> [ZU ERLEDIGENDE AUFGABEN]
**A.** Führen Sie sämtliche Zahlen auf, die im Text über Kuba in Ziffern geschrieben sind.
**B.** Geben Sie die Passage des Textes über Kuba von „All diese Maßnahmen“ bis einschließlich „anstehenden Veränderungen betroffen?“ wortgetreu wieder.

> [ZU UNTERSUCHENDER TEXT]

------------

In einigen Bereichen haben wir bislang zu viele Beschäftigte, während sie in anderen fehlen, und so haben wir begonnen, diese Arbeitskräfte neu zu verteilen. Dabei wird niemand auf die Straße geworfen, der Staat sorgt weiter für den Schutz der Menschen, aber auf der Grundlage anderer Konzepte. So sollen künftig nicht mehr Produkte subventioniert werden, sondern der einzelne Hilfen bekommen. Es geht um eine Veränderung von Strukturen, die zu ihrer Zeit ihre Berechtigung hatten. Aber wenn sich die Bedingungen ändern, müssen sich auch die Strukturen ändern. Wir verheimlichen nicht, daß unsere Gesellschaft keineswegs perfekt ist, und daß auch nicht alle unsere Probleme Folge der Blockade sind. Wir stehen vor der Herausforderung, daß in unserem Land mehr und disziplinierter gearbeitet werden muß, ohne der Ausbeutung des Kapitalismus zu verfallen.
All diese Maßnahmen erfordern aber eine genaue Planung und Steuerung durch den Staat, damit die Menschen auf der einen Seite gut leben können, wir aber nicht auf der anderen Seite eine Schicht von Millionären bekommen. Es gilt, das Gleichgewicht zu bewahren und das Entstehen einer neuen Klasse zu verhindern, die unser System in Gefahr bringen könnte. Wir wollen nicht zum Kapitalismus zurückkehren. Denn wenn wir das täten, dann hätten wir hier einen neoliberalen Kapitalismus der dritten Kategorie, wie er für die Staaten Lateinamerikas und der Karibik entworfen wurde. Wir sind nicht bereit, all diejenigen zu verraten, die ihr Leben für diesen revolutionären Prozeß gegeben haben.
Wie ist Ihr Institut, das ICAP, von den anstehenden Veränderungen betroffen?
Das Kubanische Institut für Völkerfreundschaft ist eine Einrichtung zur Unterstützung der Partei und der Revolution, die es seit den ersten Jahren nach dem Sieg über die Diktatur gibt. Unsere Aufgabe ist es, alle Solidarität, die weltweit mit Kuba geübt wird, zu kanalisieren. Diese Ziele bleiben unverändert, die Solidaritätsbewegung bleibt eine Priorität, vor allem im Kampf gegen die Blockade und gegen die Lügen und Verzerrungen in den großen Medien über unser Land. Sie spielt eine wichtige Rolle bei der Verbreitung der Wahrheit über Kuba, gegen die Medienkampagnen, die vor allem in Europa in den letzten Jahren gegen uns entfesselt wurden. Als ICAP sind wir für diese Solidaritätsbewegungen der Bezugspunkt, der Ansprechpartner. Wir bemühen uns um eine gewisse Koordination. Ich spreche von derzeit 2116 Organisationen in 151 Ländern, die uns unterstützen. Wir wissen von 334 Komitees für die Befreiung der fünf in den USA gefangengehaltenen Compañeros in 113 Ländern. Es ist also eine ziemlich große, stabile und weiter wachsende Bewegung.

------------

> [DIE DATEN]
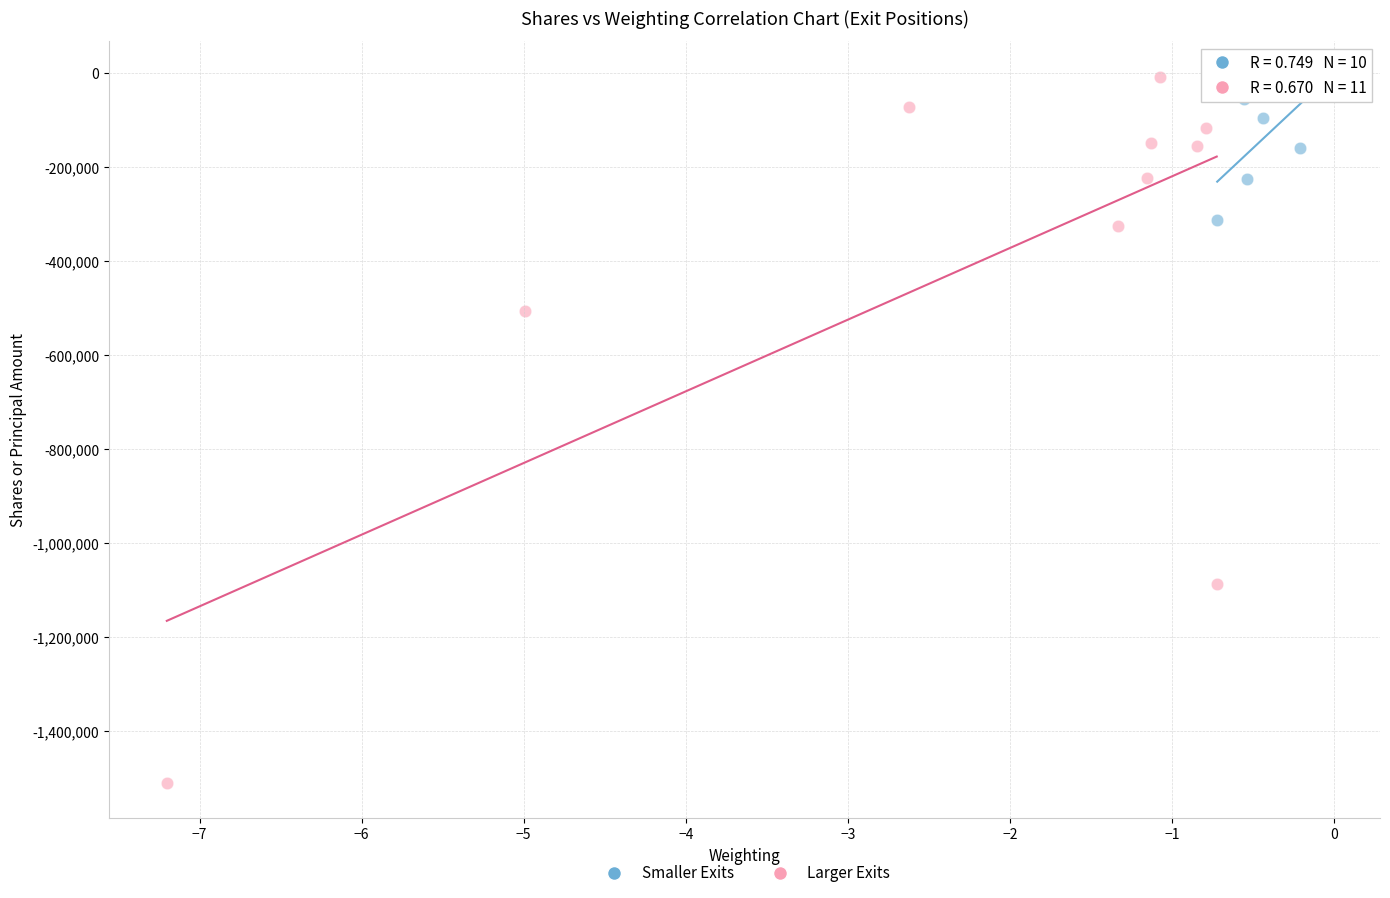

Which series has the widest spread of Y values?

Larger Exits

------------

> [NUMMERIERTE ANTWORTEN]
**A.** 2116, 151, 334, 113

**B.**
All diese Maßnahmen erfordern aber eine genaue Planung und Steuerung durch den Staat, damit die Menschen auf der einen Seite gut leben können, wir aber nicht auf der anderen Seite eine Schicht von Millionären bekommen. Es gilt, das Gleichgewicht zu bewahren und das Entstehen einer neuen Klasse zu verhindern, die unser System in Gefahr bringen könnte. Wir wollen nicht zum Kapitalismus zurückkehren. Denn wenn wir das täten, dann hätten wir hier einen neoliberalen Kapitalismus der dritten Kategorie, wie er für die Staaten Lateinamerikas und der Karibik entworfen wurde. Wir sind nicht bereit, all diejenigen zu verraten, die ihr Leben für diesen revolutionären Prozeß gegeben haben.
Wie ist Ihr Institut, das ICAP, von den anstehenden Veränderungen betroffen?